Ketua Pengurus Harian YLKI (Yayasan Lembaga Konsumen Indonesia) Tulus Abadi menyatakan bahwa persoalan listrik menjadi salah satu pengaduan yang banyak masuk ke lembaganya. “Beberapa penyebabnya adalah minimnya kapasitas pembangkit yang ada ditambah dengan belum tersedianya sistem jaringan listrik yang interkoneksi,” ujarnya. Ia juga menambahkan bahwa rencana pembangunan JBC memiliki beberapa keuntungan seperti dapat menurunkan biaya pokok penyediaan listrik, tidak banyak memakan lahan pembebasan tanah, serta lebih ramah lingkungan dibanding membangun pembangkit baru, apalagi PLTU.

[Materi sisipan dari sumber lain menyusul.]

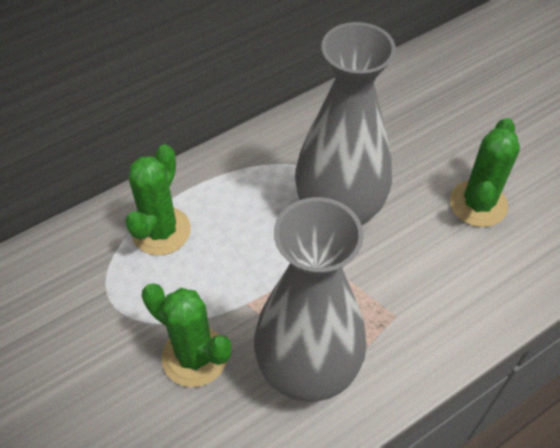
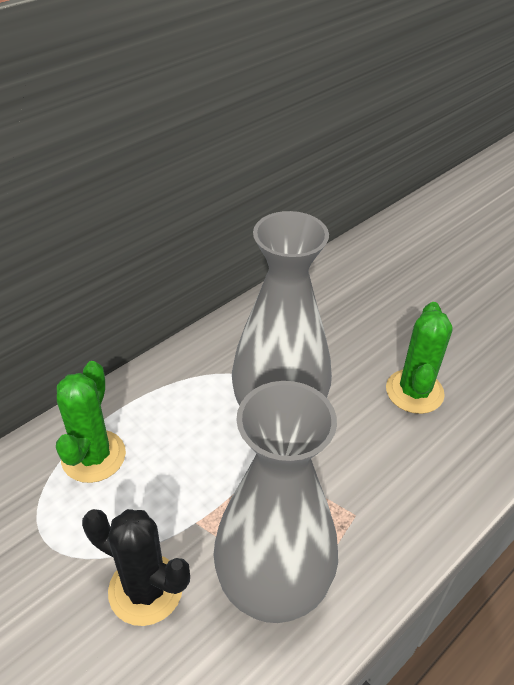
camera: 10 degrees left, 10 degrees down
(194, 356) = (145, 589): green cactus -> black cactus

Nyatanya, lanjut Tulus, konsumen masih banyak mengeluhkan pelayanan PLN, termasuk di Bali. Di negara lain, listrik sudah bukan lagi obyek aduan karena keandalan infrastruktur kelistrikannya memang sudah tinggi. Di Indonesia, pengaduan masih banyak di bidang product knowledge, proses bisnis, infrastruktur dan sumber daya manusia PLN. “Masalah-masalah inilah yang harus diselesaikan PLN dan menjadi PR (pekerjaan rumah) yang harus segera dituntaskan,” jelasnya.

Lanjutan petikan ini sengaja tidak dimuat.